No tuvo una infancia triste, ni marcada por carencias de ningún tipo. No tuvo una historia difícil, no era de esos tipos rotos que aceptan su destino en silencio y cuando deciden terminar con todo ni siquiera sorprenden, o generan apenas compasión. Él mismo escribió en uno de sus bestsellers (En crudo: la cara oculta de la gastronomía, 2010): “No quería amor ni atención. Mis padres me amaban. Ninguno tomaba en exceso. Ninguno me pegaba. Dios nunca fue mencionado, así que no estaba enojado con la Iglesia ni con otras nociones de pecado o de castigo”.
Anthony Bourdain fue una estrella, un hombre sin miedo a lo desconocido que corrió las reglas de su oficio para abrazar lo distinto. Un eterno adolescente convencido de que el cuerpo no era un templo, sino un “parque de diversiones” y que, como escribió en Kitchen Confidential (2000) –el libro que le dio fama de rockstar de la cocina y lo hizo célebre en todo el planeta– había que “disfrutar el paseo”.

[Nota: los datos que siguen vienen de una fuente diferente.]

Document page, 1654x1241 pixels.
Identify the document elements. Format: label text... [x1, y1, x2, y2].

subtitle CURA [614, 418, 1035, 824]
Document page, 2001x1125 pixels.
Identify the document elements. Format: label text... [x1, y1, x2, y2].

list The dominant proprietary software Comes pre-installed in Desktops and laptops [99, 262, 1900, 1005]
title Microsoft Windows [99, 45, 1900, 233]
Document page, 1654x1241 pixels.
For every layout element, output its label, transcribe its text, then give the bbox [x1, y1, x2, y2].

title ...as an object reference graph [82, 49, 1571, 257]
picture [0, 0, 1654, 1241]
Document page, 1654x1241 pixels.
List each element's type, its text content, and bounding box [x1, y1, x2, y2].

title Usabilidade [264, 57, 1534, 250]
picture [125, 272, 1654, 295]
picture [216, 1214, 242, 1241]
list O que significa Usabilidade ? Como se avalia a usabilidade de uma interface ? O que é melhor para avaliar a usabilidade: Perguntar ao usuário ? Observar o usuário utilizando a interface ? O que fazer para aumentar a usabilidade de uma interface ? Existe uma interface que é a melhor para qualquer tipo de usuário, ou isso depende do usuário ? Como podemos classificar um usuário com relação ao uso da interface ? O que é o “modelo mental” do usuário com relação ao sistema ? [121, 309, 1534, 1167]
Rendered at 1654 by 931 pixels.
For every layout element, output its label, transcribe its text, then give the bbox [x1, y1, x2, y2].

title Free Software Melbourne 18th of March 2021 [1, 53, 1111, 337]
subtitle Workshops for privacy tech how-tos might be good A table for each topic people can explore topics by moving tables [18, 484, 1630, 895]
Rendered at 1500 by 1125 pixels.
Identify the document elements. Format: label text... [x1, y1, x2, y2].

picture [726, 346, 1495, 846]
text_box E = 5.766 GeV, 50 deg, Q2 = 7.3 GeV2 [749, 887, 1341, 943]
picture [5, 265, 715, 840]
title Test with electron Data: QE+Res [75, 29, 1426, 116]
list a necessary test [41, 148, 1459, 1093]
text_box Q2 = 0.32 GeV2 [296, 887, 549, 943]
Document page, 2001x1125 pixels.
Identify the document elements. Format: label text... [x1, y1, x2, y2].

Había probado todas las drogas: siete años de heroína y muchos más de cocaína. No fue una infancia dura ni una vida de limitaciones, sino todo lo contrario: Bourdain se formó en los excesos de los 80 –decía que en los restaurantes de entonces no se tomaba ninguna decisión sobria ni sin música– y creció añorando las fiestas que se perdió por no haber llegado antes al mundo antes. Nacido en Manhattan el 25 de junio de 1956 en una familia de origen francés, era demasiado chico para ser parte del Verano del Amor en 1967. Pero ese festival resumía su esencia: contracultura, rock, libertad y drogas.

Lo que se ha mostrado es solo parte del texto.